To do →
• a. Reproduce verbatim the passage in the PE Readiness thread starting with "Just got my" and going on through "JoeysVee (Aug 3, 2009)".
• b. Render the sentence "That looks like a great program." from the PE Readiness thread in Spanish.

Document excerpt →
******
# PE Readiness Study Program



## Bman (Aug 3, 2009)

Just got my letter that all me experience was accepted, etc. so it looks like I'm all set to take the PE (HVAC) this October! My boss wanted me to look into going for a study class but I couldn't find a mechanical one here in South Florida, so I think I'm going to check out the PE Readiness home study guide. It seemed to get fairly good reviews from people on this board and my boss is going to pay for it, so I figure why not! I'll let you all know how it goes, I'm about to order it right now, so I should get the materials in a few days.


----------



## JoeysVee (Aug 3, 2009)

I have never heard of this. Do you have a link?


----------



## Bman (Aug 4, 2009)

Joey,

I got a pamphlet in the mail from National Society of Professional Engineers. It is run by a company called MGI. Here's a link to the website- PE Readiness. I did a search on the forum and it looks like it got pretty decent reviews from the few that used it. Its kind of expensive, but my company is going to reimburse me for it, so I figured why not. At the very least it has some additional problems to work, mini quizzes, and another practice exam.


----------



## JoeysVee (Aug 4, 2009)

Bman said:


> Joey,I got a pamphlet in the mail from National Society of Professional Engineers. It is run by a company called MGI. Here's a link to the website- PE Readiness. I did a search on the forum and it looks like it got pretty decent reviews from the few that used it. Its kind of expensive, but my company is going to reimburse me for it, so I figured why not. At the very least it has some additional problems to work, mini quizzes, and another practice exam.


That looks like a great program. Thanks and good luck!


----------
******
Provided material →
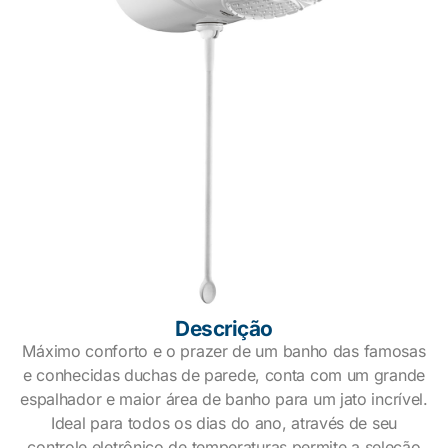
Descrição
Máximo conforto e o prazer de um banho das famosas
e conhecidas duchas de parede, conta com um grande
espalhador e maior área de banho para um jato incrível.
Ideal para todos os dias do ano, através de seu
controle eletrônico de temperaturas permite a seleção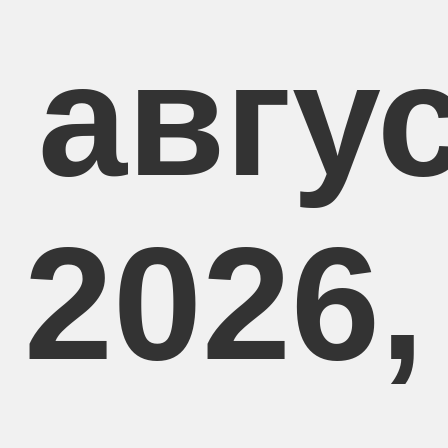
 авгу
2026,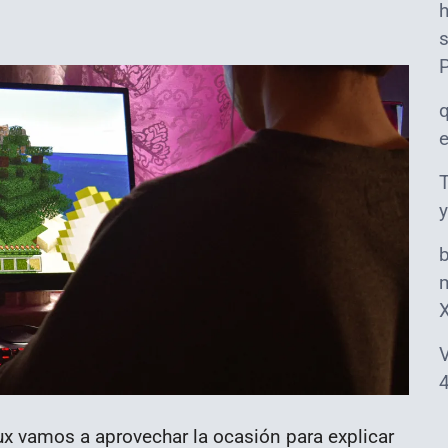
s
T
y
m
V
4
ux vamos a aprovechar la ocasión para explicar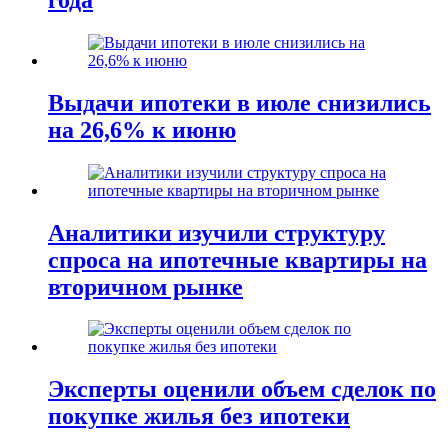
Выдачи ипотеки в июле снизились
на 26,6% к июню
Аналитики изучили структуру
спроса на ипотечные квартиры на
вторичном рынке
Эксперты оценили объем сделок по
покупке жилья без ипотеки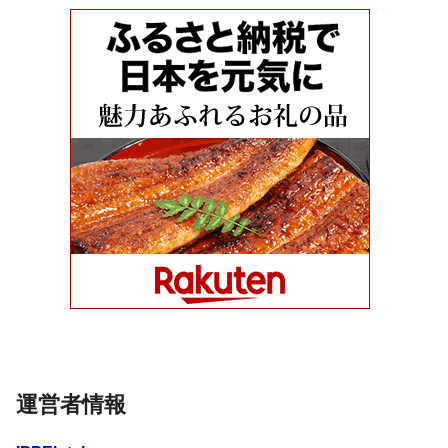
運営者情報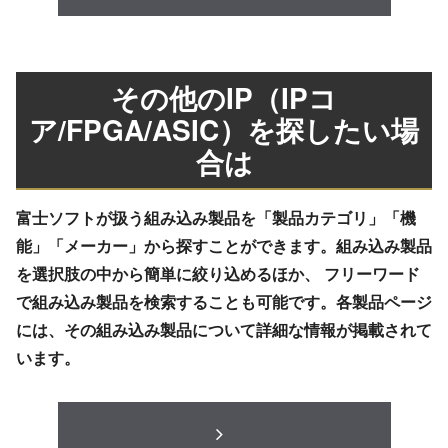
その他のIP（IPコ
ア/FPGA/ASIC）を探したい場
合は
富士ソフトが扱う組み込み製品を「製品カテゴリ」「機
能」「メーカー」から探すことができます。組み込み製品
を選択肢の中から簡単に絞り込めるほか、 フリーワード
で組み込み製品を検索することも可能です。各製品ページ
には、その組み込み製品について詳細な情報が掲載されて
います。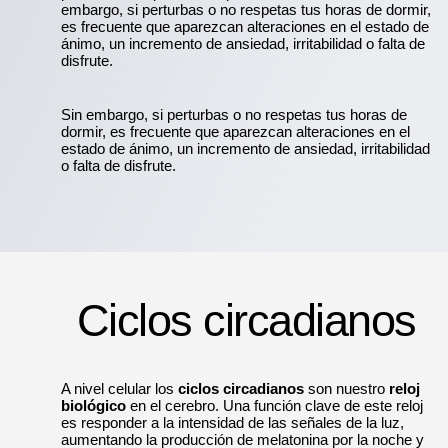
embargo, si perturbas o no respetas tus horas de dormir,
es frecuente que aparezcan alteraciones en el estado de
ánimo, un incremento de ansiedad, irritabilidad o falta de
disfrute.
Sin embargo, si perturbas o no respetas tus horas de
dormir, es frecuente que aparezcan alteraciones en el
estado de ánimo, un incremento de ansiedad, irritabilidad
o falta de disfrute.
Ciclos circadianos
A nivel celular los
ciclos circadianos
son nuestro
reloj
biológico
en el cerebro. Una función clave de este reloj
es responder a la intensidad de las señales de la luz,
aumentando la producción de melatonina por la noche y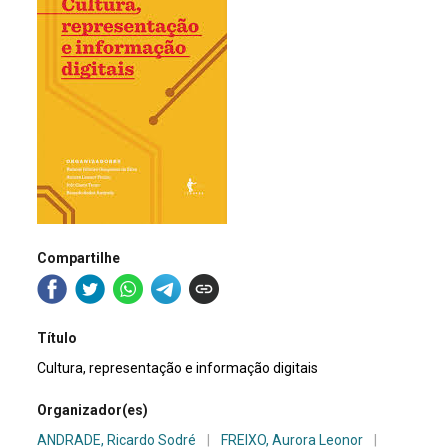
Compartilhe
Título
Cultura, representação e informação digitais
Organizador(es)
ANDRADE, Ricardo Sodré
|
FREIXO, Aurora Leonor
|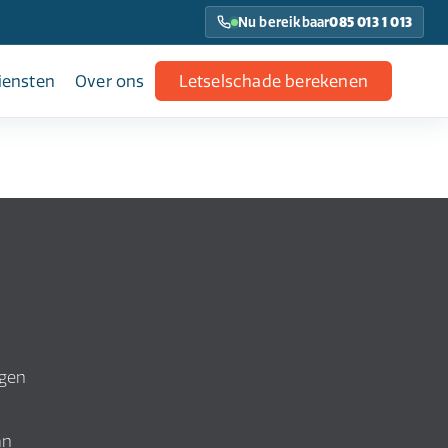
Nu bereikbaar
085 013 1 013
iensten
Over ons
Letselschade berekenen
lgen
an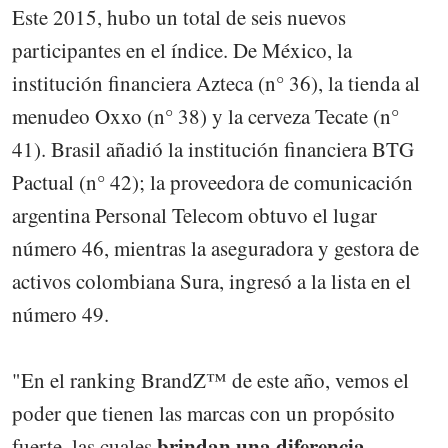
Este 2015, hubo un total de seis nuevos
participantes en el índice. De México, la
institución financiera Azteca (n° 36), la tienda al
menudeo Oxxo (n° 38) y la cerveza Tecate (n°
41). Brasil añadió la institución financiera BTG
Pactual (n° 42); la proveedora de comunicación
argentina Personal Telecom obtuvo el lugar
número 46, mientras la aseguradora y gestora de
activos colombiana Sura, ingresó a la lista en el
número 49.
"En el ranking BrandZ™ de este año, vemos el
poder que tienen las marcas con un propósito
brindan una diferencia
fuerte, las cuales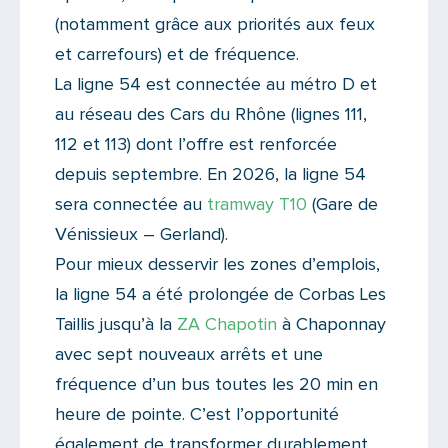
(notamment grâce aux priorités aux feux
et carrefours) et de fréquence.
La ligne 54 est connectée au métro D et
au réseau des Cars du Rhône (lignes 111,
112 et 113) dont l’offre est renforcée
depuis septembre. En 2026, la ligne 54
sera connectée au
tramway T10
(Gare de
Vénissieux – Gerland).
Pour mieux desservir les zones d’emplois,
la ligne 54 a été prolongée de Corbas Les
Taillis jusqu’à la
ZA Chapotin
à Chaponnay
avec sept nouveaux arrêts et une
fréquence d’un bus toutes les 20 min en
heure de pointe. C’est l’opportunité
également de transformer durablement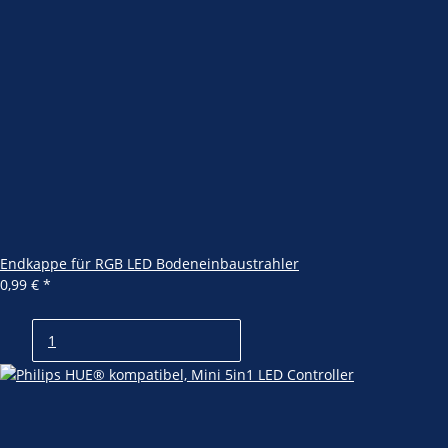
Endkappe für RGB LED Bodeneinbaustrahler
0,99 €
*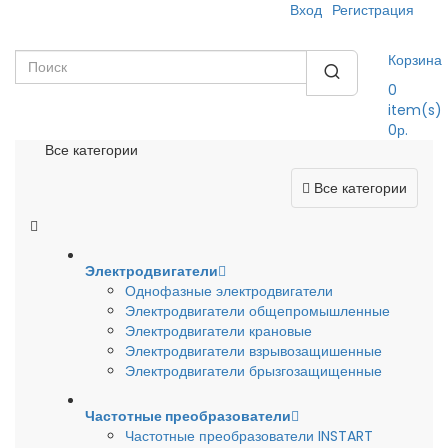
Вход
Регистрация
Корзина
0
item(s)
0р.
Все категории
Все категории
Электродвигатели
Однофазные электродвигатели
Электродвигатели общепромышленные
Электродвигатели крановые
Электродвигатели взрывозащишенные
Электродвигатели брызгозащищенные
Частотные преобразователи
Частотные преобразователи INSTART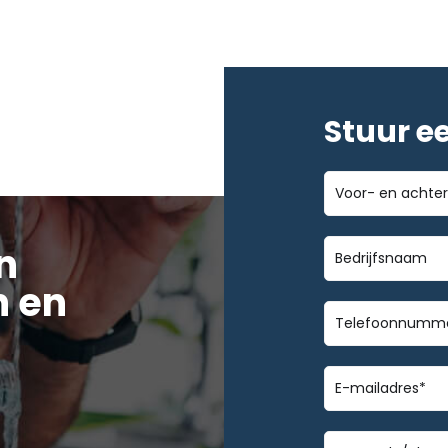
Stuur e
Voor-
en
achternaam
Bedrijfsnaa
n
 en
Telefoonnu
E-
mailadres
*
Geen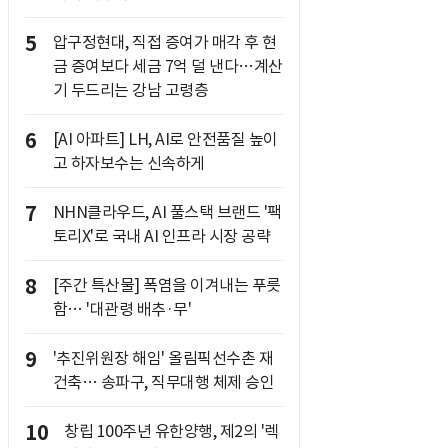
5
압구정현대, 직접 증여가 매각 후 현
금 증여보다 세금 7억 덜 낸다…계산
기 두드리는 강남 고령층
6
[AI 아파트] LH, AI로 안전품질 높이
고 하자보수는 신속하게
7
NHN클라우드, AI 풀스택 브랜드 '팩
토리X'로 국내 AI 인프라 시장 공략
8
[주간 특산물] 폭염을 이겨내는 푸릇
함… '대관령 배추·무'
9
'추진위원장 해임' 올림픽선수촌 재
건축… 송파구, 직무대행 체제 승인
10
창립 100주년 유한양행, 제2의 '렉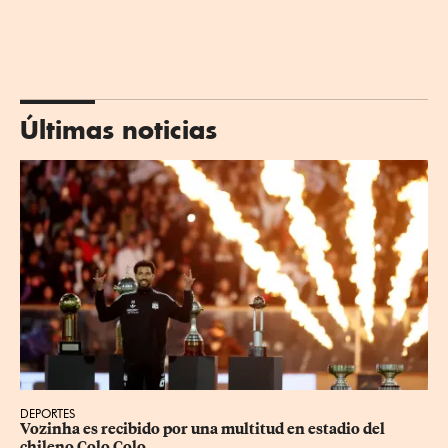
Últimas noticias
DEPORTES
Vozinha es recibido por una multitud en estadio del 
chileno Colo Colo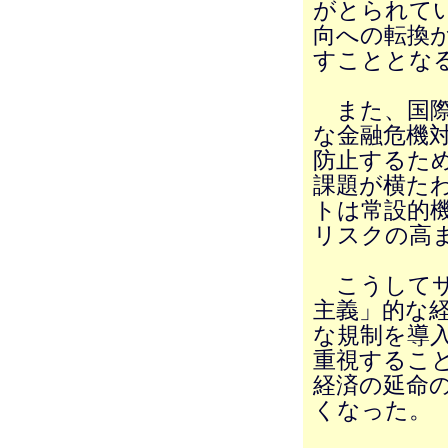
がとられて
向への転換
すこととな
また、国際
な金融危機
防止するた
課題が横た
トは常設的
リスクの高
こうしてサ
主義」的な
な規制を導
重視するこ
経済の延命
くなった。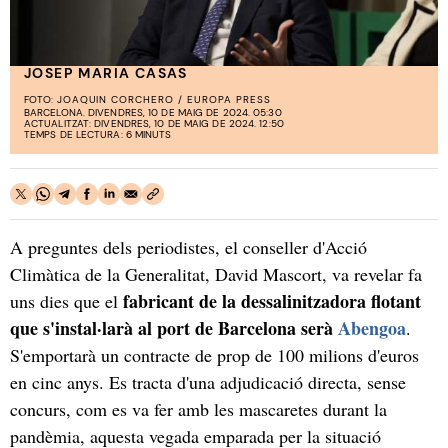
JOSEP MARIA CASAS
FOTO:
JOAQUIN CORCHERO / EUROPA PRESS
BARCELONA. DIVENDRES, 10 DE MAIG DE 2024. 05:30
ACTUALITZAT: DIVENDRES, 10 DE MAIG DE 2024. 12:50
TEMPS DE LECTURA: 6 MINUTS
A preguntes dels periodistes, el conseller d'Acció
Climàtica de la Generalitat, David Mascort, va revelar fa
fabricant de la dessalinitzadora flotant
uns dies que el
que s'instal·larà al port de Barcelona serà
Abengoa
.
S'emportarà un contracte de prop de 100 milions d'euros
en cinc anys. Es tracta d'una adjudicació directa, sense
concurs, com es va fer amb les mascaretes durant la
pandèmia, aquesta vegada emparada per la situació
******
Completed exercise →
• a.
Just got my letter that all me experience was accepted, etc. so it looks like I'm all set to take the PE (HVAC) this October! My boss wanted me to look into going for a study class but I couldn't find a mechanical one here in South Florida, so I think I'm going to check out the PE Readiness home study guide. It seemed to get fairly good reviews from people on this board and my boss is going to pay for it, so I figure why not! I'll let you all know how it goes, I'm about to order it right now, so I should get the materials in a few days.


----------



## JoeysVee (Aug 3, 2009)

• b. Parece un programa excelente.